Я продиктую эти письма, чтобы не пропустить ни слова, чтобы слово, душа Климовой чтением этим вошла в меня, это очень надежный проверенный способ (опыт евангельских текстов в церкви, например). Имена другие (все политические кружки). В каждом письме, даже в каждом письме к детям есть свое зерно, своя особенность, есть мотив чрезвычайно интересный. Хотя бы о природе (там есть тексты не хуже «Письма перед казнью»[291] — о красивых цветах на вершинах гор, о Бальмонте, наконец. В высшей степени характерно, что проза Максима Горького не стала душевной опорой Вашей матери.
Словом — вопросов много. Письма заденут всю предреволюционную и послереволюционную эпоху.
Что касается надлома, мне кажется, суть не только в личных обстоятельствах. Это — надлом века, уже отмеченный Блоком, что все пошло не туда и не так.
У меня десять вопросов хронологических — когда можно с Вами поговорить.
И еще: Ваш отец был очень-очень хорошим человеком — позвольте сказать Вам это со всей сердечностью.
Время подвигов героев и героев. Герои рождаются, но сопротивление быту оказал именно Ваш отец.
И еще: я написал стихотворение об Ахматовой, о ее похоронах, как мне показать этот стишок Вам?
Когда-то я дал себе слово (да и Вам, кажется, говорил), что все новые стихи буду отдавать на Ваш суд. Как передать эти стихи Вам?

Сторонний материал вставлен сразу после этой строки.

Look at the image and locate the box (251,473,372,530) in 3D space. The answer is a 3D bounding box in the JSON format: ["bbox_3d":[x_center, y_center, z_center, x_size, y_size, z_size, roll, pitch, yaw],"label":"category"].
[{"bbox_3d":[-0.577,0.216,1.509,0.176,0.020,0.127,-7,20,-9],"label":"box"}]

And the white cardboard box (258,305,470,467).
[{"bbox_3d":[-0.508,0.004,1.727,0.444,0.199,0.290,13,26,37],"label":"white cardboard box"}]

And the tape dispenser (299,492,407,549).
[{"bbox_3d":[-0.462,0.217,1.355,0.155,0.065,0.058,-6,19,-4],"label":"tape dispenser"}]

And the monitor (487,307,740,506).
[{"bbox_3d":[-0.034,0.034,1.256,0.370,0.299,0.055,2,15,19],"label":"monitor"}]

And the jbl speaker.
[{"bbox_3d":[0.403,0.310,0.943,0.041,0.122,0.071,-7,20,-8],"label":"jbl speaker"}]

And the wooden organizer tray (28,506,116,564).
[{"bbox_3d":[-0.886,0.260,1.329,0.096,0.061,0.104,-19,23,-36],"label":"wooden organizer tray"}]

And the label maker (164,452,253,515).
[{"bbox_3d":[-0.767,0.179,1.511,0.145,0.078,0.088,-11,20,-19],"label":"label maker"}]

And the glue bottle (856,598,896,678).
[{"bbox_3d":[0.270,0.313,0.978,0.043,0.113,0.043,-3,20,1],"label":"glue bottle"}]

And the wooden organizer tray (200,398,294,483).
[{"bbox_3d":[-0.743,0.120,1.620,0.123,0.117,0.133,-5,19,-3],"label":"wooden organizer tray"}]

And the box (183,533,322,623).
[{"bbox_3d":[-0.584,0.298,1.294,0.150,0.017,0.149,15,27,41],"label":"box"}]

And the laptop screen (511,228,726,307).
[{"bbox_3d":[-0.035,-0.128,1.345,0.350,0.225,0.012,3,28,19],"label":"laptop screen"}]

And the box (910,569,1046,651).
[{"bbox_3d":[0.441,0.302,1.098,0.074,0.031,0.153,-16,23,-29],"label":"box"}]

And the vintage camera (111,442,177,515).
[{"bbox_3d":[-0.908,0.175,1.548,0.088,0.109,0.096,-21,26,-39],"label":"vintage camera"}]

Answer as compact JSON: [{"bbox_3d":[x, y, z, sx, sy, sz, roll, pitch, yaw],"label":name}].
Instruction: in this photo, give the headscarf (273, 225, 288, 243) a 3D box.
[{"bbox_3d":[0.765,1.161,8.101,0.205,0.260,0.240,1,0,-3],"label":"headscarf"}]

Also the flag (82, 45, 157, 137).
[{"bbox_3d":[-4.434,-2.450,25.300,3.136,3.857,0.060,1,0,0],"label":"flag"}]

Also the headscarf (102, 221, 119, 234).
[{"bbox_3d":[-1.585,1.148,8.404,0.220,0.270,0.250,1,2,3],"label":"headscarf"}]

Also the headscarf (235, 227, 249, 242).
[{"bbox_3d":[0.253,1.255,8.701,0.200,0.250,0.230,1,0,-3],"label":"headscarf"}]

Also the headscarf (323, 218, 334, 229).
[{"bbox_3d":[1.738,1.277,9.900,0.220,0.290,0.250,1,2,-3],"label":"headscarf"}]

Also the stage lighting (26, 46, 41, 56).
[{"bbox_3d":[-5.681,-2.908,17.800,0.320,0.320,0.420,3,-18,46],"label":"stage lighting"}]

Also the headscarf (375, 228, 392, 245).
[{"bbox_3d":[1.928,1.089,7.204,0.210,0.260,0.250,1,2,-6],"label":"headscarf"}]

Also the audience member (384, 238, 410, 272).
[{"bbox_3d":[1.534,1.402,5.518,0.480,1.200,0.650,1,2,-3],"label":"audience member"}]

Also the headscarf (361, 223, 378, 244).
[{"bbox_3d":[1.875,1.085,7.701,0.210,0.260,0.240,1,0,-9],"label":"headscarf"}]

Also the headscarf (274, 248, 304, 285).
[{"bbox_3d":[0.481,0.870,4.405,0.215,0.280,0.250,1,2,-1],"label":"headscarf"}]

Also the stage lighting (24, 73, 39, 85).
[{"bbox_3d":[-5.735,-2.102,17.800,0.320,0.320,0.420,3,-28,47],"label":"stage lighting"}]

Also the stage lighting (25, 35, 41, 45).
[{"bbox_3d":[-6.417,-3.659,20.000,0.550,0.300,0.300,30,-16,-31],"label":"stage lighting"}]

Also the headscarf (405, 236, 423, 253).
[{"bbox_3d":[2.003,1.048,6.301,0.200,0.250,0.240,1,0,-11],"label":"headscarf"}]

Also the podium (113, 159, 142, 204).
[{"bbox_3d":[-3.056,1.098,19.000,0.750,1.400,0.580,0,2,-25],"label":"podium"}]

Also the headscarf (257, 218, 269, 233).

Мне кажется, что жизнь Вашей матери — ответ на многие вопросы русской истории русским людям, личный пример. Да и «Письмо перед казнью» это ведь ответ, а не вопрос.
Еще о письмах. Я глубоко убежден, что роман, что нет нужды обращаться к обреченному на смерть жанру, что никакой талант не должен быть загублен на придумывании жизни, на выдумывании ситуации.
Биографии Моруа — это только палимпсеста — попытка высунуть нос из литературной тюрьмы, роман мертв, но голос документа будет звучать всегда, вечно.
Эта история — не только позволит изучить эпоху — надеть намордник на эпоху.
Желябов, Перова, которую, конечно, знала Климова.
Н.И. Столярова — В. Т. Шаламову
Дорогой Варлам Тихонович,
решила написать Вам — по телефону не объяснишь, а Вы торопите. Я только что прочитала рассказ. Буду говорить, как всегда, прямо.
1. Думаю, что Вы абсолютно вольны писать, как и что Вам кажется правильным, не мне Вам указывать, я могу только благодарить Вас. Если все же указываю, то под Вашим давлением.
2. По-моему, из того что царапало меня, Вы ровно ничего не изменили, разве что сократили. Я придаю значение не существованию брачных отношений между Н.С. и Соколовым, потому что в этом был высокий момент этих отношений. Умирая, в бреду, она продиктовала знакомой «Сказку о красном цветке», об этом. Красный цветок — идея, ради которой и она и Соколов отказались от самого дорогого, друг от друга. Из всех ее жертв это была самая трудная и высокая. К сожалению, текст этой сказки пропал, но я читала ее и помню, что она меня поразила именно этим.